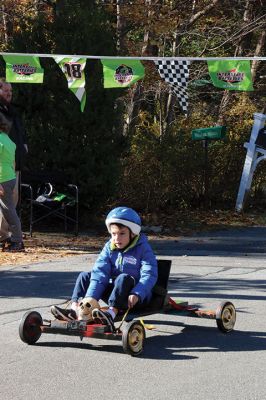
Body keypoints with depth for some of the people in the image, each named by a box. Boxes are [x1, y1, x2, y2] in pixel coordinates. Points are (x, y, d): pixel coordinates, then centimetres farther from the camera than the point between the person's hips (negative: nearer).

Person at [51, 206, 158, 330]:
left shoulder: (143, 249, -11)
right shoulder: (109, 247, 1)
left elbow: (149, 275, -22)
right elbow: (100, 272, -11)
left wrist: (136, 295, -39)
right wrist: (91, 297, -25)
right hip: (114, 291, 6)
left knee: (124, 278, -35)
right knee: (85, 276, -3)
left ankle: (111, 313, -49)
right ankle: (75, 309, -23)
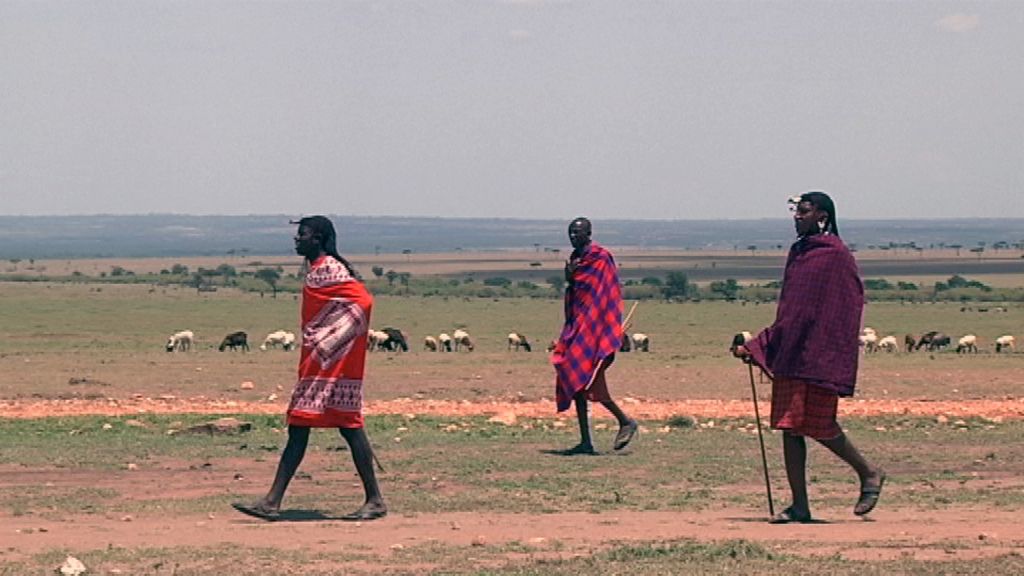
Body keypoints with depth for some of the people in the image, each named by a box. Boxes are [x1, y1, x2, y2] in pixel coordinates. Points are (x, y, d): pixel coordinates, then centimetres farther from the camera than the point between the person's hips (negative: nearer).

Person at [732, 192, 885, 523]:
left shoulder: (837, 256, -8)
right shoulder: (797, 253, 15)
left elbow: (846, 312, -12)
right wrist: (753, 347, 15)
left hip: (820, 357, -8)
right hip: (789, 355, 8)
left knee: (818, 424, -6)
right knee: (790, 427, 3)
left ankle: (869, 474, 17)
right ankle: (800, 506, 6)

==*==

Goal of the exercise: Copy out every line of both entries with "Person at" replaced by "Subject in box" and everything else unchanged. Leave the pictures out.

Output:
Body keypoints with depth for some of the people in the image, each named by a box. Boxes are [x1, y1, x2, y2] in pixel coordinates. Points are (x, y, d): pixel coordinates, then centimetres farther from the camera than the point between the person's hips (negative: nearer).

Subject in box [51, 206, 158, 330]:
left shoulder: (143, 249, -11)
right shoulder: (109, 247, 1)
left elbow: (149, 275, -22)
right elbow: (100, 272, -11)
left wrist: (136, 295, -39)
right wrist: (91, 297, -25)
right hip: (114, 291, 6)
left knee: (124, 278, -35)
right knee: (85, 276, -3)
left ankle: (111, 313, -49)
right ankle: (75, 309, -23)
Body keypoints with depth for some of the people in the image, each named by a box. Boxes are [x1, y1, x2, y2] in pixel coordinates. Points are (x, y, d): pixel coordinates, then centimetres farther from the camera than the point between the person's hips (negative: nearer).

Subject in box [732, 192, 885, 523]:
left shoulder: (837, 256, -8)
right shoulder: (797, 253, 15)
left elbow: (846, 312, -12)
right wrist: (753, 347, 15)
left hip: (820, 357, -8)
right hip: (789, 355, 8)
left knee: (818, 424, -6)
right knee: (790, 427, 3)
left ankle: (869, 474, 17)
right ankle: (800, 506, 6)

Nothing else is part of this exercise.